Extend the comment thread on arts graduates and numbers past its last comment.
::: Reading text
For most of my career - notably the civil service - I've worked in organisations dominated by arts graduates. I've noticed some (not all) have a form of numbers blindness: they may be very smart, but they assess things purely on the cogency and logic of the prose argument.

They genuinely don't find a stat-filled piece such as you or Neil O'Brien might write compelling, they don't understand why someone would be unconvinced by a well-argued piece without any facts (it would convince them!) and when you do tell them to use stats, they throw them in at random, like a colour-blind person asked to decorate a cake.

Oliver Johnson's avatar

I don't want to turn it into a wordcel vs shape rotator thing, but actually it's interesting that the issue here is really one of linguistic precision. There's a difference between "triple our consumption" and "triple their consumption", and you'd hope that arts graduates would be alert to that point, even if their skill set isn't necessarily in doing the sums to check which is right

Matthew Povey's avatar

It’s much worse than innumeracy - it’s not the logic of an argument that they follow so much as the social desirability of it. The numbers are almost irrelevant except as a shield of obscurity as in the case of mechanisms like CFDs.
::::::
::: Record excerpts
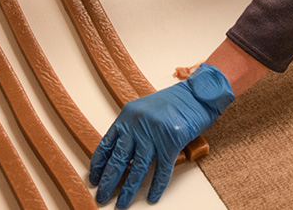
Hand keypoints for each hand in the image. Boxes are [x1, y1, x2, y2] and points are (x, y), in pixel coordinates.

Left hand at [89, 64, 233, 208]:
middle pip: (119, 159)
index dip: (99, 165)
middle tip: (101, 197)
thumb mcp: (145, 109)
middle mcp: (137, 124)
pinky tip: (152, 197)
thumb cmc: (174, 102)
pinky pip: (162, 170)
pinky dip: (157, 186)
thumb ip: (132, 128)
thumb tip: (122, 155)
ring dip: (128, 189)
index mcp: (127, 116)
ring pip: (137, 168)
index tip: (94, 179)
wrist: (198, 93)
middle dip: (108, 181)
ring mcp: (154, 133)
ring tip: (121, 204)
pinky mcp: (172, 142)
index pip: (106, 144)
::::::
**Expected answer:**
Rupert Stubbs's avatar

As we retreat to the emotional safety of our social media silos, "fashionable opinion" becomes more based on what Stephen Colbert called (satirically) Truthiness: stuff that *feels true* based on our gut intuition or desire, rather than on facts, evidence, or logic...

Oliver Johnson's avatar

True - though of course some silos are more siloed than others

Mike Mather's avatar

It still amazes me how much stuff gets written that doesn’t pass even the most basic smell test.

Common sense ain’t that common.

Oliver Johnson's avatar

Yeah, and like I say, none of these checks are exactly hard to do

Tim Perkin's avatar

Ironically - if they had asked AI to fact check the article for them it would almost certainly have spotted the misleading claim (I tried and it does).

I think it is pretty crazy for a major news outlet such as the Guardian to *not* have AI run over their articles before publishing as an *additional* check. The cost would be very small vs the loss of trust from making these dumb mistakes.

Oliver Johnson's avatar

Interesting, looking forward my fact-checking skill set being rendered obsolete in short order

Mike Isaac's avatar

Private Eye has pilloried The Grauniad for years about this kind of thing

Oliver Johnson's avatar

I don't know if that's exactly right: they've teased them for typos and being right on, but I'm not sure they've done it for lack of scientific sense? Indeed, given Private Eye's stance on MMR, it might be argued that they don't really have a leg to stand on there.

Chris HAMLEY's avatar

Well, it is the Guardian, bless them. Numeracy has never been a Guardian strong point - I get cross when the paper frequently gets its millions and billions mixed up. Still, in a newspaper that prides itself in the truth and the integrity of its journalism, its a very sloppy mistake to make.

BTW - I'm a Guardian subscriber!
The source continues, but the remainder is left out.